Diary of Charles Francis Adams, volume 8

Thursday 25th. CFA

1839-04-25

Thursday 25th. CFA
Thursday 25th.

Fine warm day. Morning Office. Afternoon Quincy. Evening at Mrs. Minot’s.

It was a very agreeable morning, but I was not in much condition to enjoy it as I was slightly suffering from the excess of last evening. To me all the pleasure of a social meeting is very poor compensation for the feeling of dissatisfaction which it brings with it, the lassitude and inability to set about the usual occupations with relish. I was not able to do much of the work which is really pressing upon me, and so limited myself to accounts and reading a long letter of my father’s which appeared in the Intelligencer, in which Mr. Otis is answered among others.1

Home. Ajax. Afternoon to Quincy, but my work was cut off by a heavy thunder shower. The improvements in the old house are going on simultaneously with all the rest. The shower prevented my getting home until quite late when we went to Mrs. Minot’s. The Quincy family, but it was uncommon dull. Home at eleven.

223 1.

In the National Intelligencer for 23 April (p. 2, col. 1 – p. 3, col. 1) appeared JQA’s letter “to the Citizens of the United States, whose petitions ... have been entrusted to me, to be presented to the House of Representatives ... at the Third Session of the 25th Congress.” In it he reported that those 825 petitions had received “very little attention from the House” because by adoption of the Atherton Resolutions of 12 Dec. 1838 all antislavery petitions were required to be laid on the table “without reading, printing, or debating.” He proceeded to attack the Resolutions as annihilating not only “the right of petition, but the freedom of speech in the House.” Defending his position that the Resolutions were in violation of the Constitution, he undertook also to reply to arguments that had been advanced especially in state legislatures to defeat efforts to record their opposition to the “gag” rules.

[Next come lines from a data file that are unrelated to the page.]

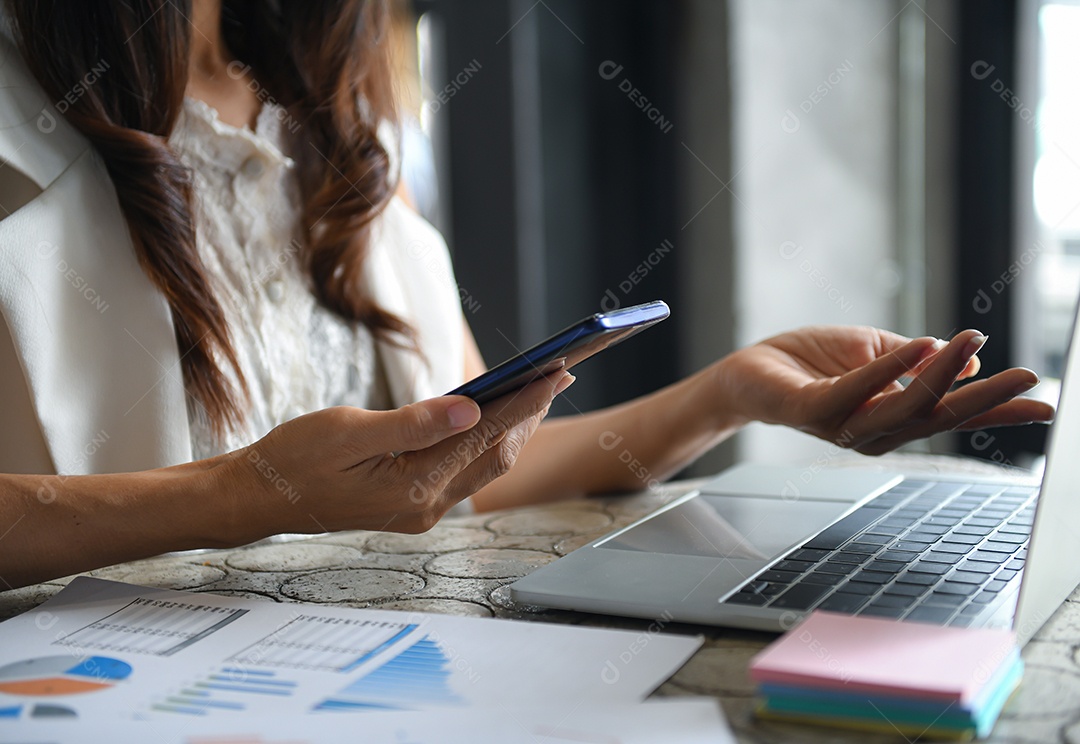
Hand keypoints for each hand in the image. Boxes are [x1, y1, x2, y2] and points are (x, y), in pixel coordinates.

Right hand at [223, 372, 574, 538]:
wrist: (260, 498)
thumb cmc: (294, 459)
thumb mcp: (347, 433)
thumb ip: (414, 424)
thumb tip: (472, 408)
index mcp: (413, 488)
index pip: (485, 435)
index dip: (524, 400)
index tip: (555, 369)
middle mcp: (426, 506)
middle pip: (497, 454)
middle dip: (530, 412)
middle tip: (560, 372)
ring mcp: (422, 511)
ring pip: (484, 464)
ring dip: (513, 427)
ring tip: (536, 389)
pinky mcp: (413, 506)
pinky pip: (464, 470)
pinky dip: (485, 440)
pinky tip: (493, 416)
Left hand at [715, 326, 1054, 454]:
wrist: (749, 371)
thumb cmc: (811, 363)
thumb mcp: (874, 353)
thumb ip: (916, 360)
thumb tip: (966, 362)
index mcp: (892, 418)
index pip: (952, 415)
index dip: (998, 411)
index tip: (1046, 404)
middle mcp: (874, 430)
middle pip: (938, 418)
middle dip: (986, 400)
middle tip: (1029, 379)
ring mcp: (843, 425)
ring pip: (904, 407)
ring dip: (942, 372)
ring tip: (974, 341)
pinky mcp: (814, 410)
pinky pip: (856, 391)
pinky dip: (889, 369)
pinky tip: (920, 345)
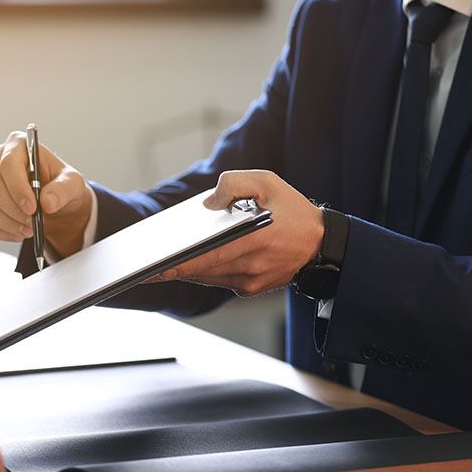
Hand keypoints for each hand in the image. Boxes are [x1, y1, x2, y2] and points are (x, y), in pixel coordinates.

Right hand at [0, 130, 92, 257]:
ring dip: (4, 221)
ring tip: (27, 230)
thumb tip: (47, 202)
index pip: (8, 163)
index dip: (17, 188)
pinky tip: (15, 233)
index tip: (32, 208)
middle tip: (31, 224)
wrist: (51, 201)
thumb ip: (63, 190)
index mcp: (18, 144)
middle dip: (12, 209)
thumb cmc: (59, 186)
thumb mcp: (72, 184)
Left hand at [153, 170, 322, 296]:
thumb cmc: (293, 210)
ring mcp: (252, 281)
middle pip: (202, 271)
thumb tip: (208, 202)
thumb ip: (236, 183)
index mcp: (255, 240)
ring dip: (185, 272)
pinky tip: (184, 265)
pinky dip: (202, 273)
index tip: (158, 267)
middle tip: (147, 268)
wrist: (324, 244)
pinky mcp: (251, 289)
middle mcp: (252, 265)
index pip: (209, 256)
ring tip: (158, 266)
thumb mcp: (268, 182)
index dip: (180, 264)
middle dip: (173, 269)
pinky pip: (218, 281)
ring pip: (207, 278)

One such formulation that had attracted favorable notice recently and that JQA addressed himself to was that made by John Whipple in January in a minority report to the Rhode Island legislature. On 1 March, Harrison Gray Otis had written to Whipple: “Had I been a member of Congress ... I should not have voted for the [Atherton Resolutions]. At the same time, I have no doubt of the constitutional power of the House to adopt them.... Had I been a member of the Rhode Island Legislature, I should have been found on your side.... It is one thing for Congress to refuse to act upon a petition, and another thing for a State Legislature to deny the right of the former to regulate its own proceedings.” The Intelligencer printed Whipple’s report along with JQA’s letter (p. 1, cols. 2–6), and Otis’ letter to Whipple on the 25th, p. 4, cols. 3–5. See also JQA, Diary, 17 April, and JQA to CFA, 23 April, Adams Papers.

Friday. 26th. CFA

1839-04-26

Friday. 26th. CFA
Friday. 26th.

Fine day. Regular distribution. Evening Mr. Brooks, at home.

I was at the Office today and worked pretty vigorously upon my Review, but the work goes slow. I am not sure whether Dr. Palfrey will publish it after all.

Read Ajax which I am desirous to finish before I leave town. The play is remarkable as departing in many respects from the strict rules of the Unities, and also for its singular combination of power and absurdity. The speech of Tecmessa1 strikes me as superior to the more celebrated one of Ajax to his sword. This is a soliloquy the only one in Sophocles that remains to us.

After dinner studying a Pamphlet by a Mr. Quin in the Financial Register.2 Evening, my Wife went to Medford, and I devoted the time to a draft of a paper for Mr. Hunt’s Magazine. Mr. Brooks spent an hour with me.

1.

In the Ajax by Sophocles, a Phrygian king suffers the loss of his domain and the captivity of his daughter Tecmessa, who is taken by Ajax, lives with him, and by him has a son.

2.

A periodical published in Philadelphia from July 1837 to Dec. 1838 by Condy Raguet, on whom see below, entry for 15 May.